Kamu terbangun di sebuah ruangan yang lengang dengan napas memburu. Persis pelari yang baru saja menyentuh garis finish. Kamu memperhatikan sekitar dan tidak menemukan siapa-siapa. Kamu hampir saja lupa kalau saat ini kamu sedang berada di UKS sekolah. Satu jam yang lalu kamu merasakan tubuhmu tiba-tiba saja lemas saat sedang menonton pertandingan class meeting di lapangan belakang sekolah. Memang sudah sedari tadi malam demammu belum juga reda. Padahal kamu sudah menelan sebutir paracetamol yang kamu beli dari sebuah toko retail dekat rumah dan beristirahat semalaman. Kamu berharap ketika matahari terbit, kamu tidak lagi meriang. Sebab, kamu ingin sekali bisa datang ke sekolah dan mengikuti pertandingan final sepak takraw di acara class meeting sekolah tadi. Kamu adalah salah satu pemain andalan utusan kelasmu. Beruntung, begitu kamu membuka mata, demammu memang sudah cukup mendingan sehingga kamu yakin semuanya akan baik-baik saja di sekolah. Namun, rupanya perkiraanmu itu salah. Panasmu naik lagi tepat di menit-menit menjelang pertandingan takraw antarkelas dimulai.

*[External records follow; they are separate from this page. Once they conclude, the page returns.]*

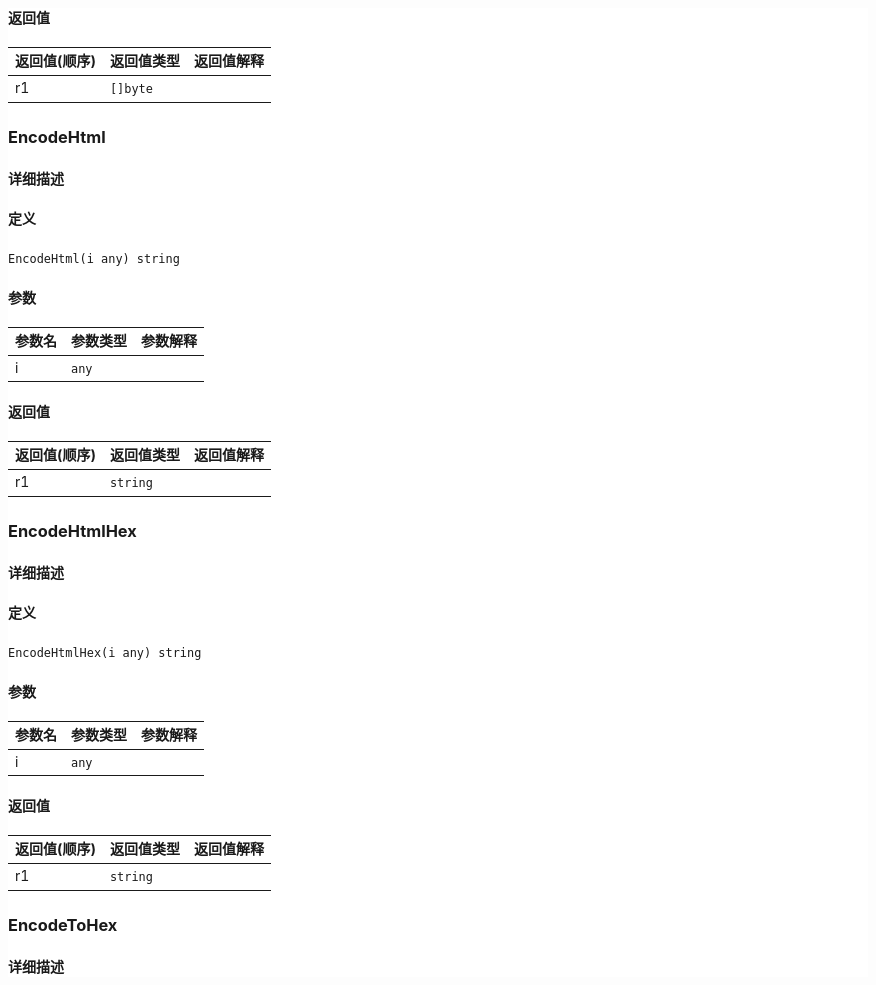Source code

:#### 返回值
|返回值(顺序)|返回值类型|返回值解释|
|:-----------|:---------- |:-----------|
| r1 | `[]byte` |   |


### EncodeHtml

#### 详细描述


#### 定义

`EncodeHtml(i any) string`

#### 参数
|参数名|参数类型|参数解释|
|:-----------|:---------- |:-----------|
| i | `any` |   |

#### 返回值
|返回值(顺序)|返回值类型|返回值解释|
|:-----------|:---------- |:-----------|
| r1 | `string` |   |


### EncodeHtmlHex

#### 详细描述


#### 定义

`EncodeHtmlHex(i any) string`

#### 参数
|参数名|参数类型|参数解释|
|:-----------|:---------- |:-----------|
| i | `any` |   |

#### 返回值
|返回值(顺序)|返回值类型|返回值解释|
|:-----------|:---------- |:-----------|
| r1 | `string` |   |


### EncodeToHex

#### 详细描述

Kamu berusaha bertahan, tetapi pada akhirnya terpaksa menyerah. Kamu meninggalkan lapangan dan pamit ke salah seorang sahabatmu yang bernama Zaidan. Kamu juga bilang padanya agar bisa menggantikan posisimu sebagai tekong yang memiliki servis mematikan.
“Zai, tolong gantikan aku,” katamu dengan keringat bercokol di pelipis. Pandanganmu mulai kabur.
Mendengar itu, Zaidan agak kaget. Lebih tepatnya khawatir. “Kamu mau ke mana?”
“Demamku kambuh. Aku mau ke UKS.”
“Tapi kamu pemain takraw terbaik yang kelas kita punya.”
Kamu menggeleng. Meskipun kamu pemain terbaik, tapi di kondisi yang tidak baik-baik saja, kamu tetap tidak akan berdaya. Kamu mengulum bibirmu yang pucat. “Kalau aku paksakan, aku bakal pingsan.”